Thoughts on a gathering…
Everyone came, family and friends from Vermont and all over the country. Then they left. Sarah pictured the house swelling up with a deep intake of air, drawing tiny, weeping people in with its breath and then blowing them out mournfully to zigzag in the stinging cold. The inhalation held her aloft; the exhalation gave her some brief peace in its wake.
Grief slipped away, only to attack from behind. It changed shape endlessly. It lacerated her, numbed her, stalked her, startled her, caught her by the throat. It deceived her eye with glimpses of Charles, her ear with the sound of his voice. She would turn and turn, expecting him, and find him gone. Again. Each time Sarah escaped her sorrow, forgetful amid other things, she lost him anew the instant she remembered he was gone.
Sarah, reflecting on aging…
Sarah took in the evidence of age not knowing whether to laugh or cry.

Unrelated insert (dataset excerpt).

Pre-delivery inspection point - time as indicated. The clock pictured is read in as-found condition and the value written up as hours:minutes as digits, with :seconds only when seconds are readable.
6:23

How many girls and women she had been—she carried a multitude inside who shared only memory and character traits. I am a memory, she suddenly thought. And half the time I can’t tell what’s real from what I’ve made up. She slid her nightdress on and felt as if some other Sarah’s head emerged through the satin edging the neckline. As she buttoned the yoke, pushed up the loose sleeves, and brushed her teeth and hair, she had the odd feeling that some brand-new piece of her singular, shifting, multitudinous self had bumped lightly into place, moving the others making more sense of the whole—the irreducible, authentic Sarah, who weathered perpetual change and yet persisted. More would happen to her. She wasn’t finished yet.
A slice of daylight…
Tess helped her set the table. The late-day sun slanted in, lighting up the linens and place settings. Points of light caught on glasses, flatware, and ceramic glazes; the whole table glittered. Outside, fall color had burst wide open. Each year it was sudden, surprising, and new.

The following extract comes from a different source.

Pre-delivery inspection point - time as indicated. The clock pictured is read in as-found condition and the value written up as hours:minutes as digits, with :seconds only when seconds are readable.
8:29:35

Sarah Lucas is a character who will live with me for some time. How often, of late, have I looked in the mirror and wondered just who that person staring back at me could be? How often, of late, have memories crowded in, demanding their space in my present? How often, of late, have I feared aging and inevitable separations? Sarah brings all of these fears and questions full circle, redefines her sense of self, and convinces that in the aftermath of inconsolable loss, life does go on…not the same, maybe not perfectly, but in some ways better.
The cover of Every Last Cuckoo beckoned, and I stepped inside the Vermont world of Sarah and Charles Lucas and emerged richer for having known them.
4.5/5 (General Fiction Scale)
Algonquin Books of Chapel Hill
Dedication: For my mother, Elizabeth Hardy Maloy, and her mother, Bessie Watson Hardy, my first storytellers. For my aunt, Ann Foster Hardy, my inspiration for Sarah.